• SELECTED TEXT:
*** Block opens ***

Metal–Organic Framework-Assisted Synthesis of Compact Fe2O3 Nanotubes in Co3O4 Host with Enhanced Lithium Storage Properties
Transition metal oxides are promising candidates for the high-capacity anode material in lithium-ion batteries. The electrochemical performance of transition metal oxides can be improved by constructing suitable composite architectures. Herein, we demonstrate a metal–organic framework (MOF)-assisted strategy for the synthesis of a hierarchical hybrid nanostructure composed of Fe2O3 nanotubes assembled in Co3O4 host. Starting from MOF composite precursors (Fe-based MOF encapsulated in a Co-based host matrix), a complex structure of Co3O4 host and engulfed Fe2O3 nanotubes was prepared by a simple annealing treatment in air. By virtue of their structural and compositional features, these hierarchical composite particles reveal enhanced lithium storage properties when employed as anodes for lithium-ion batteries.
KeywordsMetal–organic framework (MOF) Hierarchical structures Fe2O3 nanotubes Co3O4 Lithium-ion batteries (LIBs)
A metal–organic framework (MOF)-assisted approach is developed for the synthesis of hierarchical composite particles composed of Fe2O3 nanotubes encapsulated in a Co3O4 host matrix.
The hierarchical Fe2O3 nanotubes@Co3O4 composite particles exhibit excellent electrochemical performance when evaluated as an anode material for lithium-ion batteries (LIBs).
Lithium-ion batteries (LIBs) have drawn considerable research attention as a rechargeable power source for portable electronic devices and electric vehicles [1, 2]. Until now, graphite has been the most commonly used anode material in commercial LIBs . However, the relatively low theoretical capacity (372 mAh g−1) of graphite is inadequate to meet the growing demands of energy density and life span in next-generation batteries [4, 5, 6, 7]. Transition metal oxides (TMOs) have been considered as promising electrode materials for LIBs owing to their high specific capacity, low cost, and synthetic versatility to diverse nanostructures [8, 9, 10, 11]. As two representative TMOs, iron oxide and cobalt oxide have been actively investigated [12, 13, 14, 15, 16, 17, 18]. However, the practical application of these anode materials still faces serious challenges, such as fast capacity fading, poor rate performance caused by large volume changes occurring during the lithiation/delithiation processes, and low intrinsic electric conductivity.

*** Block closes ***

• RECORDS SUPPLIED:

*** Block opens ***

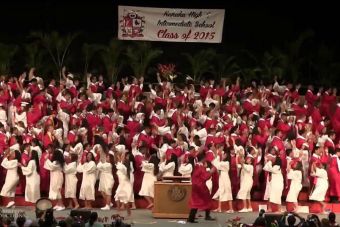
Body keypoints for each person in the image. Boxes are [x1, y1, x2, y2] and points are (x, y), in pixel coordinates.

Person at [187, 152, 216, 223]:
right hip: (200, 186)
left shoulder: (196, 165)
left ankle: (191, 218)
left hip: (195, 185)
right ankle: (206, 216)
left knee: (195, 201)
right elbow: (205, 177)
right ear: (203, 159)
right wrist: (211, 172)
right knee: (206, 199)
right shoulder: (200, 167)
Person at [115, 151, 133, 216]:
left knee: (125, 200)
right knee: (117, 196)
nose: (122, 158)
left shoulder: (123, 168)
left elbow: (119, 163)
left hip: (125, 185)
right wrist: (121, 155)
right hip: (122, 184)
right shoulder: (122, 167)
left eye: (123, 157)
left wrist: (119, 157)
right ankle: (119, 212)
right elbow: (119, 162)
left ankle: (128, 212)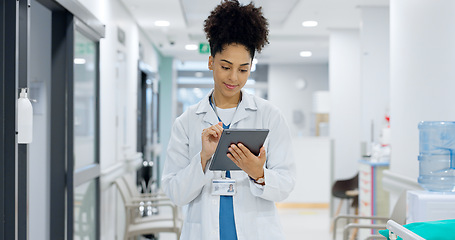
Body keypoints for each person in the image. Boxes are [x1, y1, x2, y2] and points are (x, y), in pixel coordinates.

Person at [161, 1, 296, 239]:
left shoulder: (269, 115)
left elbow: (285, 184)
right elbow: (175, 193)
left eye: (243, 69)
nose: (234, 77)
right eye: (226, 66)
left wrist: (258, 173)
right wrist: (202, 159)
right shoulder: (187, 121)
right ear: (211, 61)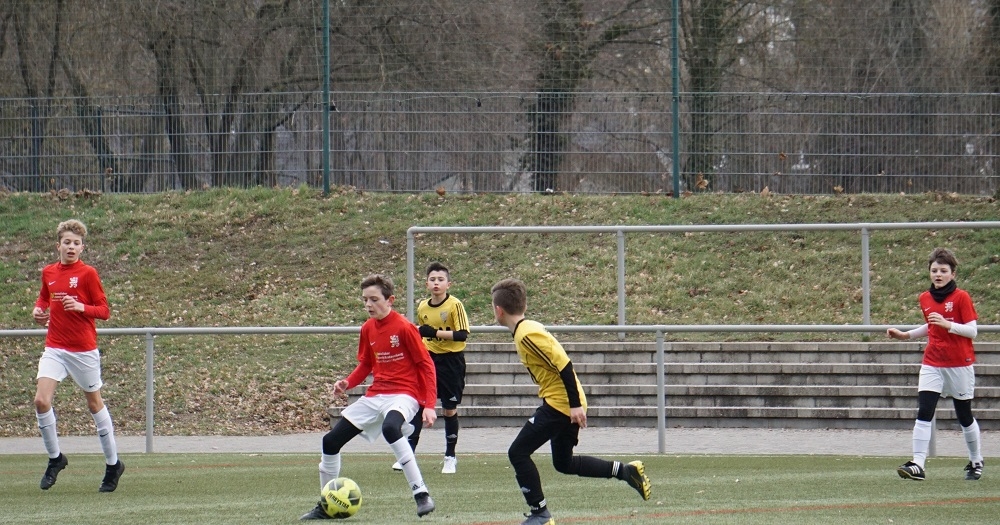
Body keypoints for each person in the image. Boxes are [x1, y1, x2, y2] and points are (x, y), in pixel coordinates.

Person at [490, 278, 651, 525]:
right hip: (564, 402)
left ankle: (540, 514)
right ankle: (626, 471)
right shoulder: (526, 329)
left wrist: (574, 405)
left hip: (560, 404)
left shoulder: (526, 334)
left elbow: (564, 364)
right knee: (564, 463)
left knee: (518, 452)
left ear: (498, 310)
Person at [300, 274, 438, 520]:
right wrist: (348, 382)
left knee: (391, 428)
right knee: (330, 441)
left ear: (390, 299)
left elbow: (426, 365)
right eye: (365, 300)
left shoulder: (404, 327)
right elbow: (366, 364)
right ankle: (325, 503)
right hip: (376, 394)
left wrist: (428, 405)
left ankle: (421, 494)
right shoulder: (367, 328)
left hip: (404, 394)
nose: (368, 305)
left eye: (374, 299)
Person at [31, 219, 124, 492]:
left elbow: (104, 311)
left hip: (83, 350)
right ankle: (55, 459)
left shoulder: (88, 274)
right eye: (67, 242)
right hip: (55, 348)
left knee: (95, 405)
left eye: (76, 243)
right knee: (40, 401)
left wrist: (81, 306)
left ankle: (113, 464)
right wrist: (38, 312)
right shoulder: (48, 272)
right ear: (58, 245)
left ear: (82, 247)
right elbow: (43, 300)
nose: (71, 247)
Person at [887, 247, 984, 481]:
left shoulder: (962, 297)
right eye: (934, 270)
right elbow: (930, 327)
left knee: (964, 415)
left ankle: (976, 460)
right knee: (924, 410)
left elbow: (972, 331)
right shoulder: (925, 298)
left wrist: (947, 324)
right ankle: (917, 463)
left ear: (953, 273)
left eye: (943, 270)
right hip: (932, 362)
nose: (938, 274)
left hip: (959, 363)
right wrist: (906, 335)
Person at [392, 262, 471, 474]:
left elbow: (462, 334)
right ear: (427, 283)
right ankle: (408, 454)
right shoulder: (422, 306)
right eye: (433, 279)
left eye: (441, 279)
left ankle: (450, 456)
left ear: (448, 284)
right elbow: (421, 333)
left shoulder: (455, 305)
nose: (436, 283)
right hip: (429, 359)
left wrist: (433, 332)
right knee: (419, 404)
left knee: (449, 408)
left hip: (452, 361)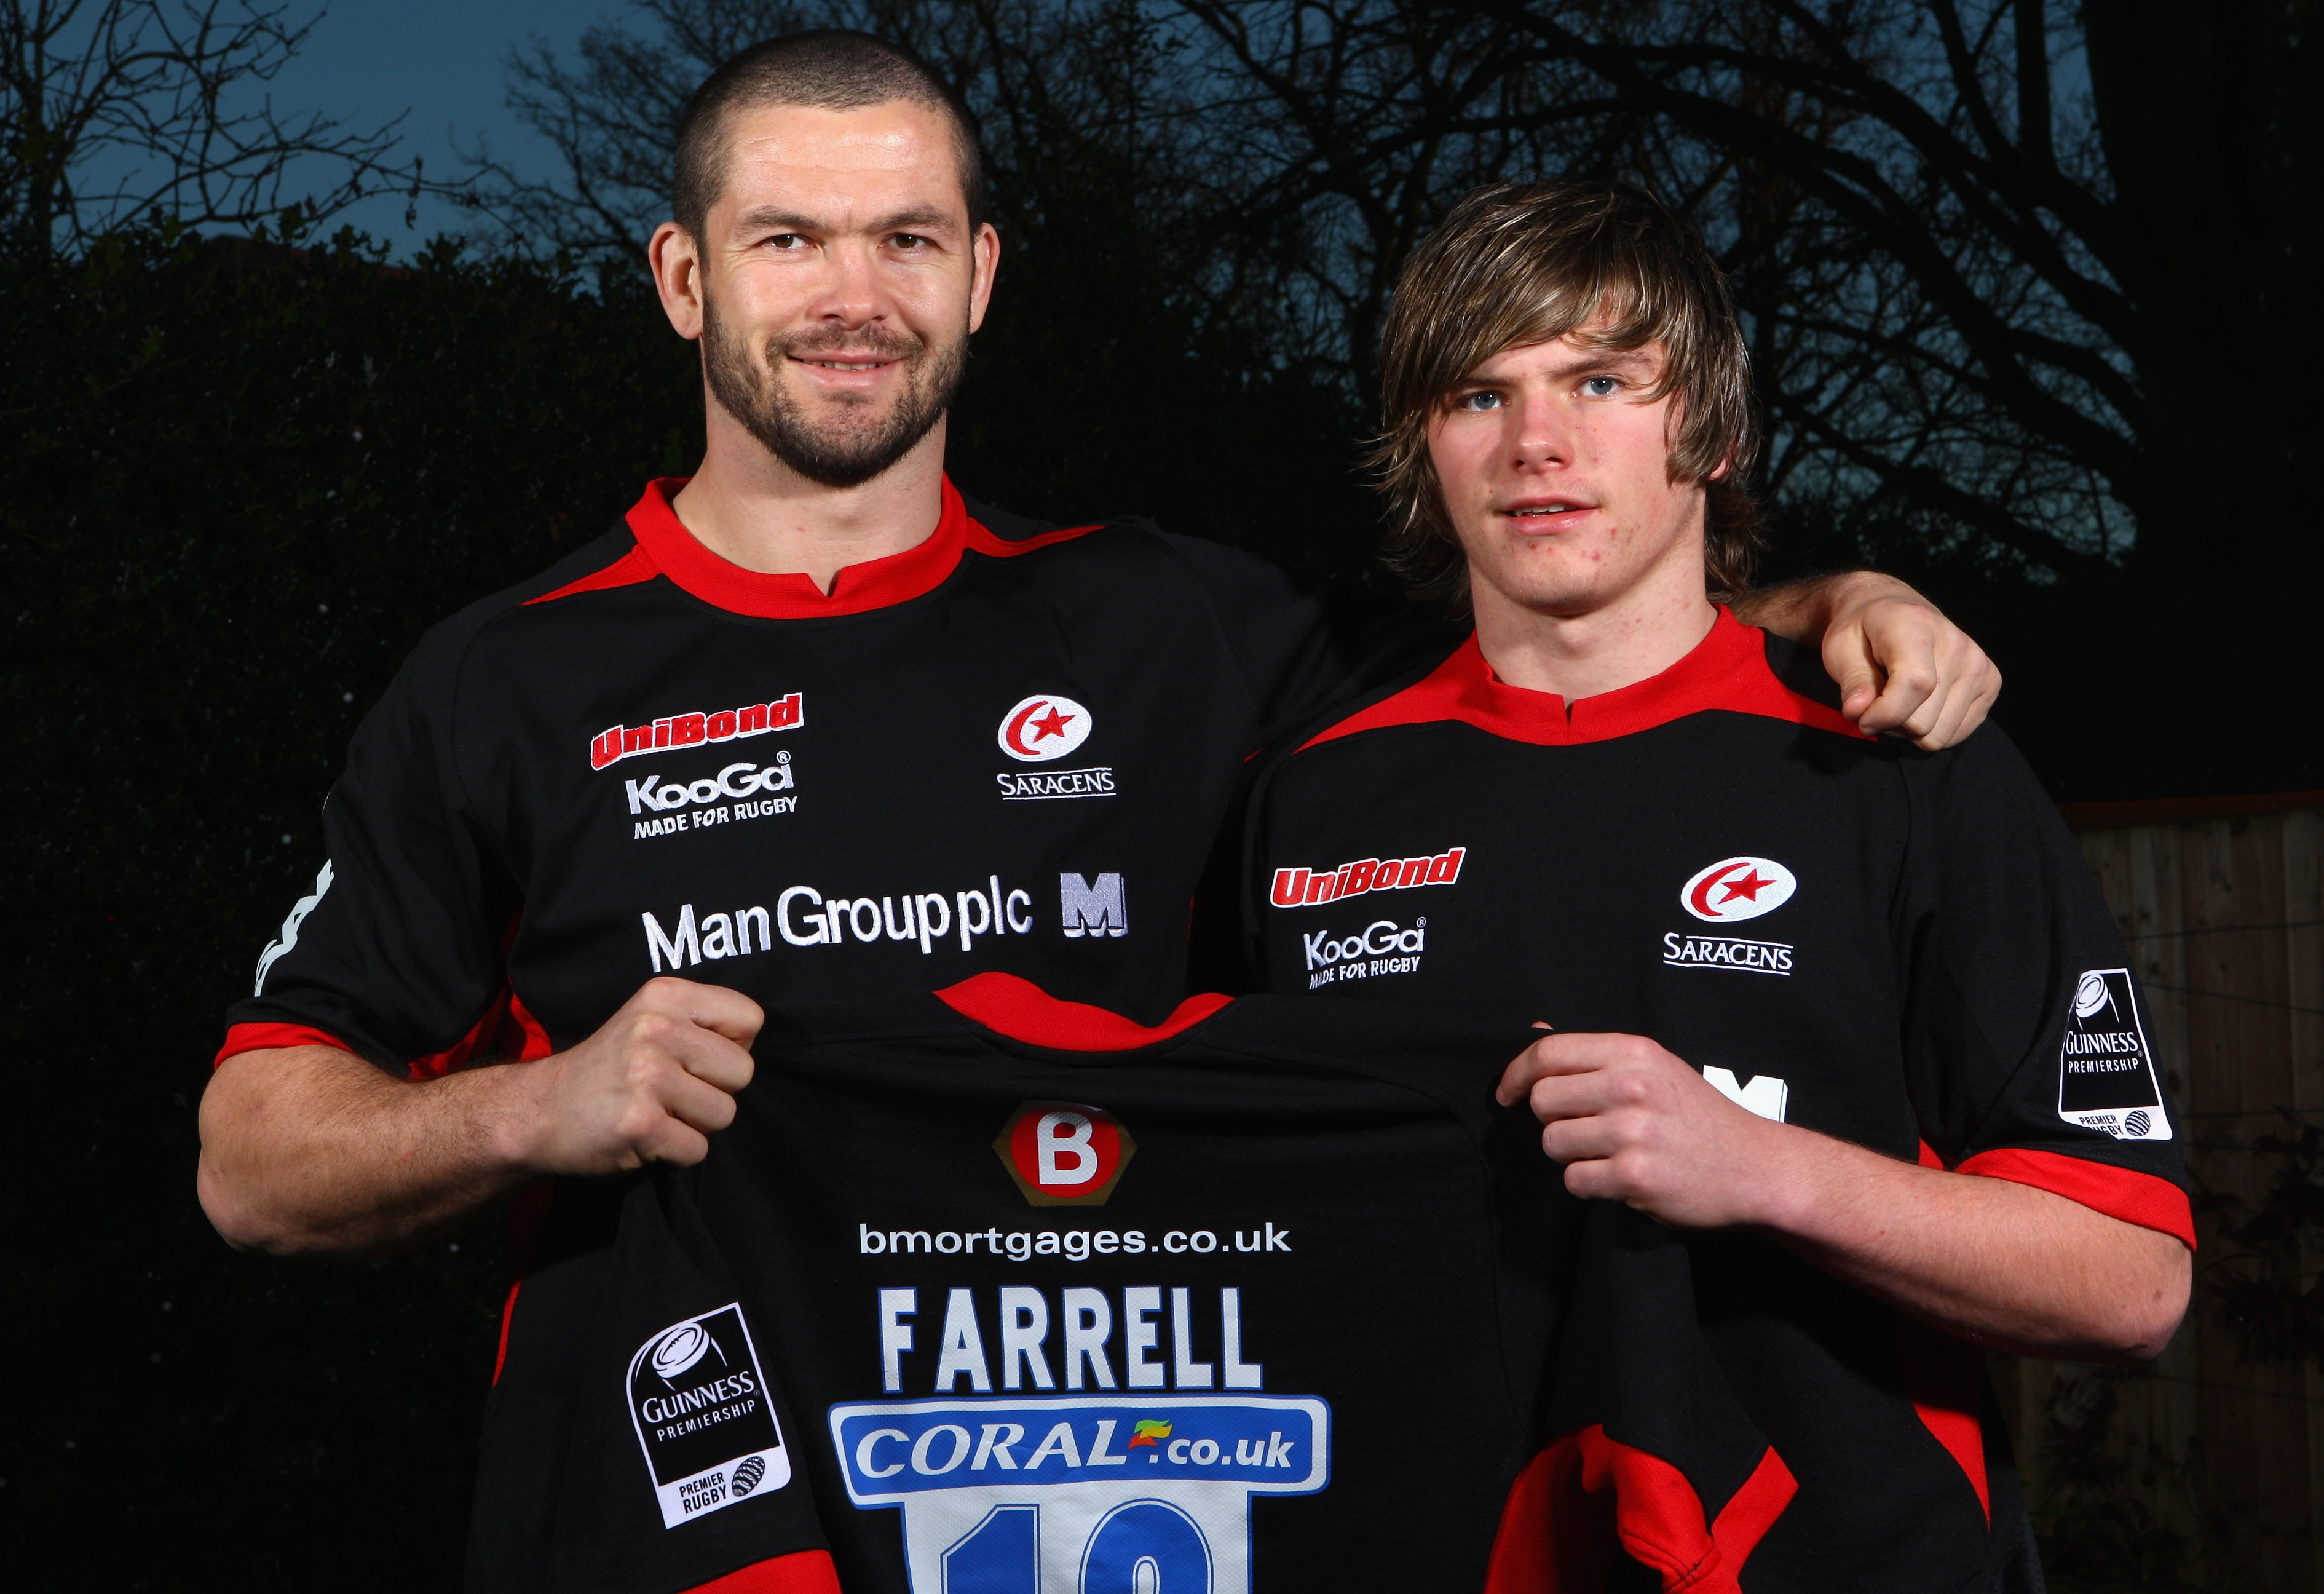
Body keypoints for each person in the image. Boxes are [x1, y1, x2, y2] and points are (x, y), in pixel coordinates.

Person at [196, 30, 1991, 1263]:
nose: (853, 298)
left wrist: (1822, 602)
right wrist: (540, 1107)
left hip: (1134, 1507)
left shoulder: (1168, 622)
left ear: (980, 275)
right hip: (693, 1523)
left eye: (906, 237)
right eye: (788, 240)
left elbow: (1551, 642)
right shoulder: (510, 677)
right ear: (684, 280)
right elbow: (254, 1159)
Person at [1238, 180, 2191, 1590]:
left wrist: (1758, 1170)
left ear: (1717, 430)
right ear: (1423, 449)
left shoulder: (1900, 759)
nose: (1537, 445)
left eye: (1603, 381)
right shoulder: (1316, 794)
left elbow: (2132, 1282)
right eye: (1477, 397)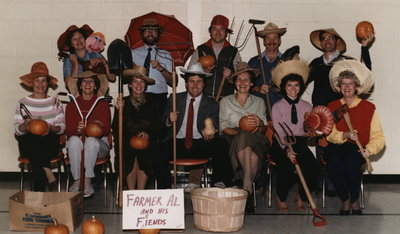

*** Block closes ***

• TASK SET:
[1] In the Fe2O3 nanotube text, what theoretical capacity is given for graphite?
[2] Extend the text on Fe2O3 nanotubes in a Co3O4 host from where it stops.

• ANSWER SECTION:
[1] 372 mAh g−1

[2]
To overcome these drawbacks, diverse approaches have been proposed to improve the lithium storage properties. One effective way is to integrate two or more TMO materials into hybrid nanostructures [3, 19, 20]. The hybrid configuration is expected to retain the advantages of each component and, at the same time, provide synergetic effects that enhance the physicochemical properties such as electrochemical reactivity and mechanical stability . Recently, several iron oxide@cobalt oxide hybrid materials have been reported with enhanced lithium storage capability, such as Fe2O3@Co3O4@C composite nanoparticles , Fe2O3@Co3O4 nanowire arrays , and Co3O4@Fe2O3 core–shell nanoneedle arrays . In addition, the construction of hierarchical hollow nanostructures was found to be an effective way to accommodate the large volume changes associated with electrochemical reactions [25, 26]. The permeable shells can reduce Li+ ion diffusion length and guarantee sufficient electrode–electrolyte contact area. Therefore, a rational design and synthesis approach for iron oxide@cobalt oxide hybrid electrodes with hierarchical hollow nanostructures is expected to yield enhanced lithium storage properties.
In recent years, there have been growing research interest for designing advanced electrode materials with controlled architectures and chemical compositions using metal–organic framework (MOF)-based precursors [27, 28, 29, 30, 31, 32, 33, 34, 35]. Most MOF-derived blends are based on simple MOF crystals, and the resulting nanomaterials exhibit relatively simple porous or hollow structures. A rational design of MOF hybrid precursors with novel structures and tailored compositions is highly desirable for the synthesis of high-performance electrode materials [36, 37].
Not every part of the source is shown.